In Human attualità e mito si intersecano insieme: Baliani e Costa, con la collaborazione alla drammaturgia di Ilenia Carrone, hanno creato un vero e proprio spettacolo ad arazzo, dove il canto epico, la poesia, i dialoghi, i monologhi, la musica e la danza disegnano un unico racconto.
Human va oltre il teatro civile, indagando la soglia in cui l’essere umano perde la sua connotazione universale, senza però fare denunce, indignare o prendere posizione.

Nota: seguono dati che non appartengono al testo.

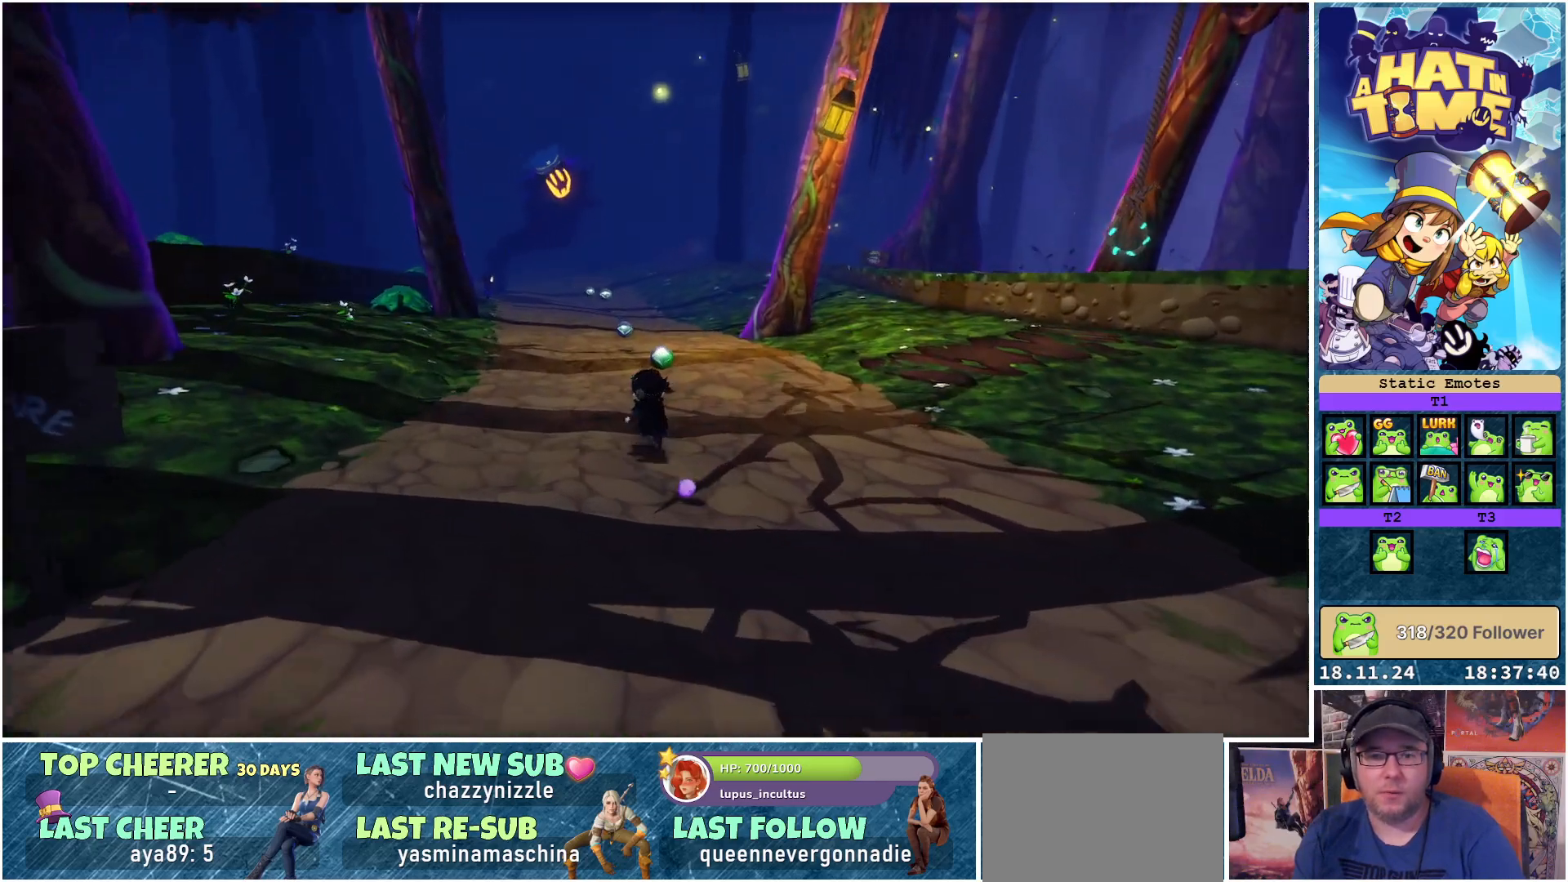
{"buttons": ["R2"], "left_stick": "up", "right_stick": "center", "events": [[200, "right_stick", "center"], [483, "R2", "down"]]}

Si tratta piuttosto di una rappresentazione che inquieta, pone domande senza conoscerne le risposte, lasciando lo spettatore disorientato. «Human non riporta solo le testimonianze degli immigrati: prima di tutto racconta le nostre disgrazie, non le loro, parla delle nostre contraddizioni» spiega Baliani. In Human c’è anche la reminiscenza del mito ovidiano di Ero e Leandro, che narra la storia d’amore di due amanti separati dal mare; in una notte di tempesta il giovane, non vedendo il lume usato da Ero al fine di aiutarlo a orientarsi per raggiungerla a nuoto, muore tragicamente inghiottito dai flutti: «a chiusura della scena, dopo le urla di disperazione di Leandro, ci sono le urla di chi muore» anticipa il regista.
«È uno spettacolo che riguarda tutti noi, la nostra capacità di cambiare e di guardare. I muri si tirano su per non vedere, ma bisogna ricordarsi di una cosa – conclude Marco Baliani – i popoli che innalzano muri si accorgeranno di non avere più valori umani, perché quelli autentici non possono che nascere dall’incontro e dallo scontro fra essere umani».